Criou-se também ​uma comissão especial para debater parte das mudanças, que exigiriam alterações na Constituição. Sua agenda inclui até o famigerado e recorrente distritão, um sistema eleitoral que decerto se encontra entre os mais mal concebidos do mundo.

Um dos principais propósitos dos aliados de Lira é remover o veto a coligações nas eleições legislativas e as balizas criadas para conter a proliferação de partidos pouco representativos, adotadas em 2017.

A chamada cláusula de desempenho torna inviáveis siglas que não alcançarem percentuais mínimos de votos, limitando seu acesso a recursos e tempo de propaganda na televisão.
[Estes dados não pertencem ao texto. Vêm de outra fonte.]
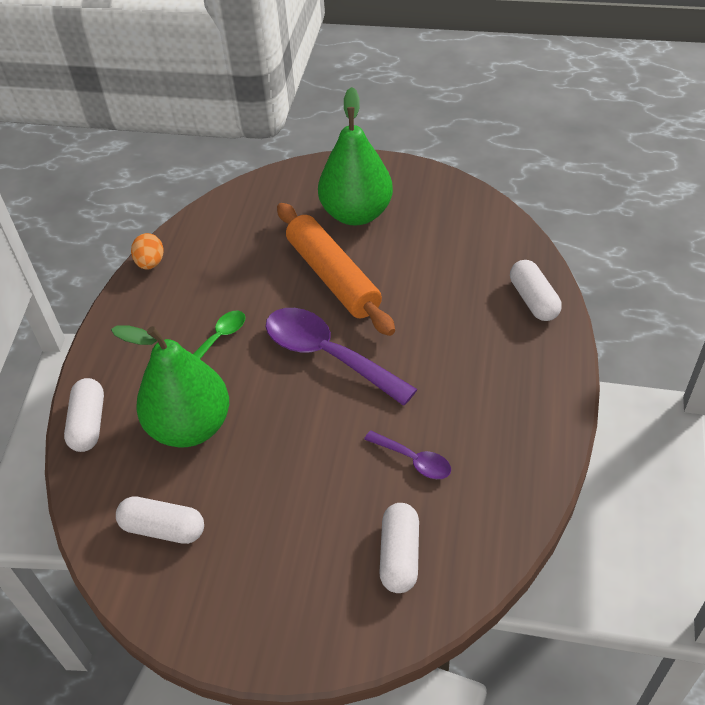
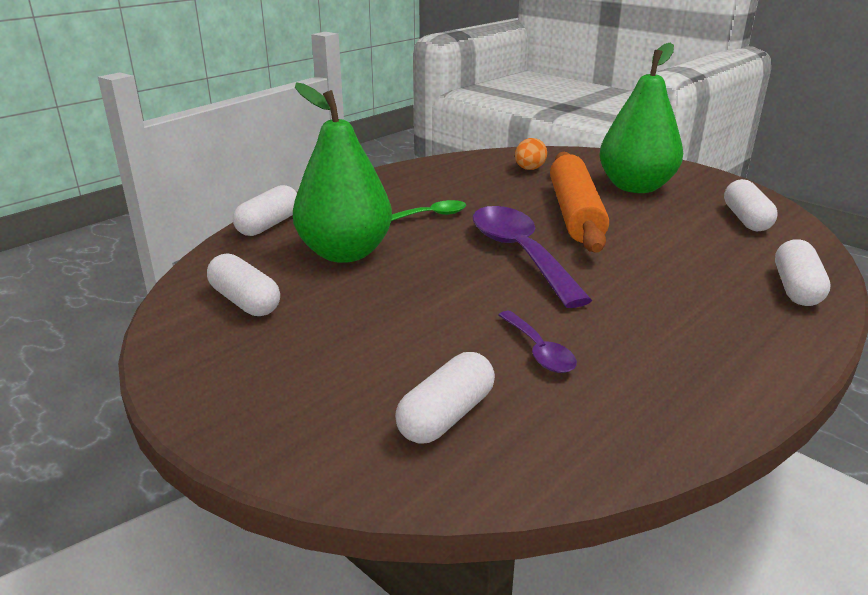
camera: 30 degrees right, 20 degrees down
orange egg [131,233,164,270] -> orange egg moved to [515,138,547,170]
none -> white capsule [724,179,778,231]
Algumas legendas alinhadas ao centrão correm o risco de desaparecer se nada mudar.

A medida tende a promover bem-vinda depuração ao sistema político do país, que hoje tem nada menos de 24 partidos com assento na Câmara. Ela foi desenhada para ser implementada de forma cuidadosa, com elevação gradual das exigências, dando tempo às siglas menores para se fortalecerem.

Abandonar o mecanismo antes que alcance os resultados desejados representaria um retrocesso. Que o centrão pense em fazê-lo é demonstração suficiente de que seus projetos de reforma militam em causa própria, e não pelos interesses da sociedade.

Não há dúvida de que o sistema político brasileiro têm imperfeições que poderiam ser corrigidas para torná-lo mais eficiente e competitivo, mas não há justificativa para mudanças como as agora aventadas, que só atenderiam às conveniências dos caciques.

Lira sofreu revés importante na semana passada, quando se viu obrigado a frear a discussão do projeto que visa blindar parlamentares contra ações da Justiça. Espera-se que aprenda a lição e a aplique no debate da reforma política.